Eva J.D. once showed me a font she designed for a low-vision non-profit. It wasn’t ‘pretty’ in the traditional sense. It was clunky, with exaggerated openings and heavy stems. But when she put it on a screen and walked 23 feet away, it was the only thing I could read. ‘Beauty is a byproduct of utility,’ she told me, ‘not a replacement for it.’ I keep that thought in my pocket like a lucky coin. Whenever I see a ‘revolutionary’ new product that looks like a sleek silver monolith with no buttons, I find myself looking for the hidden cracks. I find myself looking for Stan.

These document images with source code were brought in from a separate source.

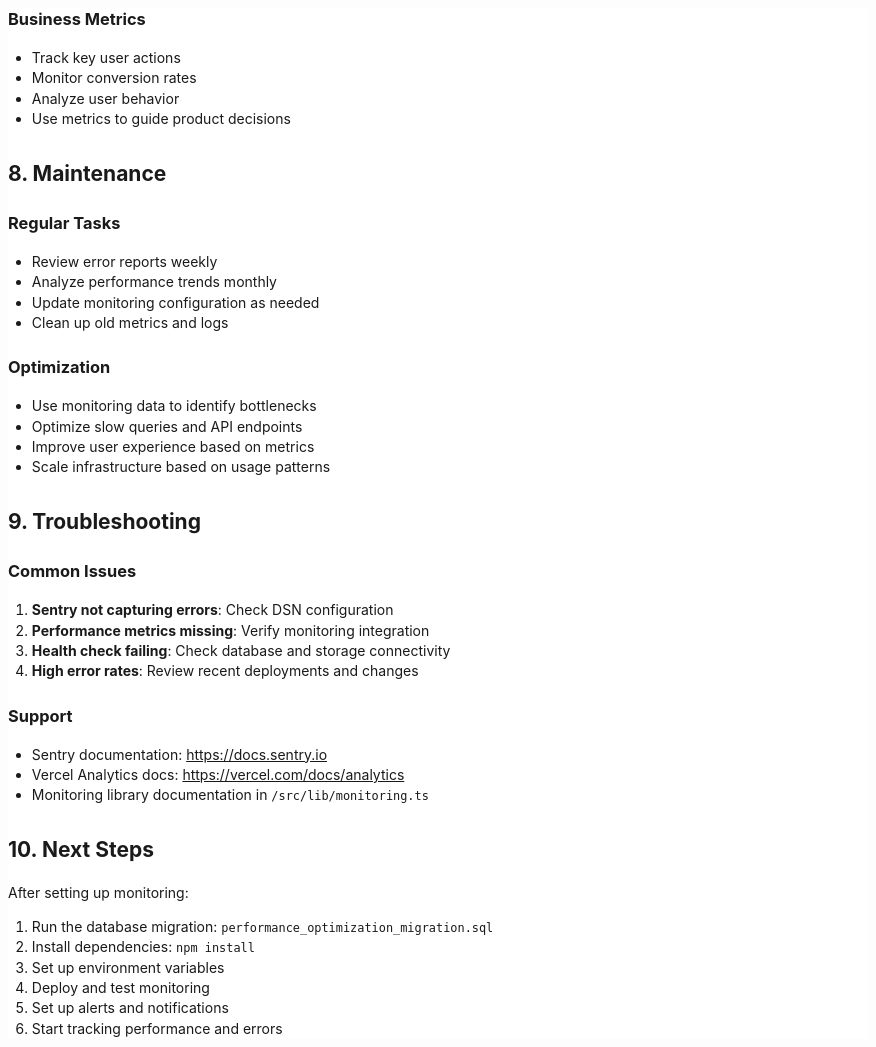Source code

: ### Business Metrics
- Track key user actions
- Monitor conversion rates
- Analyze user behavior
- Use metrics to guide product decisions

## 8. Maintenance

### Regular Tasks
- Review error reports weekly
- Analyze performance trends monthly
- Update monitoring configuration as needed
- Clean up old metrics and logs

### Optimization
- Use monitoring data to identify bottlenecks
- Optimize slow queries and API endpoints
- Improve user experience based on metrics
- Scale infrastructure based on usage patterns

## 9. Troubleshooting

### Common Issues
1. **Sentry not capturing errors**: Check DSN configuration
2. **Performance metrics missing**: Verify monitoring integration
3. **Health check failing**: Check database and storage connectivity
4. **High error rates**: Review recent deployments and changes

### Support
- Sentry documentation: https://docs.sentry.io
- Vercel Analytics docs: https://vercel.com/docs/analytics
- Monitoring library documentation in `/src/lib/monitoring.ts`

## 10. Next Steps

After setting up monitoring:
1. Run the database migration: `performance_optimization_migration.sql`
2. Install dependencies: `npm install`
3. Set up environment variables
4. Deploy and test monitoring
5. Set up alerts and notifications
6. Start tracking performance and errors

Killing the Imaginary User

If we want to build a world that is actually inclusive, we have to start by killing the imaginary user. We have to design for the person who is exhausted, the person who is distracted, and the person whose body doesn’t fit the 50th percentile. We have to admit that we don’t know everything about how our work will be used. We have to build in redundancies. We have to leave room for the granite wedge.

It’s 1:03 AM now, and I’m still awake, writing this on a keyboard that has a slightly sticky ‘E’ key. It’s annoying, but it’s real. It reminds me that I’m here, interacting with a physical object that is decaying just as I am. There is a certain dignity in that struggle, but it shouldn’t be the baseline of our existence. We deserve better than to be guests in a world built for ghosts. We deserve environments that meet us where we are-tired, wet-handed, and slightly clumsy-and say, ‘It’s okay. I was expecting you.’

The Final Question

How many of the frustrations you encountered today were actually your fault? Probably fewer than you think. The next time you struggle with a ‘simple’ system, don’t apologize. The system is the one that failed. It didn’t see you coming, because it was too busy looking at someone who doesn’t exist.

– The Architect

This experience was crafted to honor human variability, resisting the easy path of the imaginary user.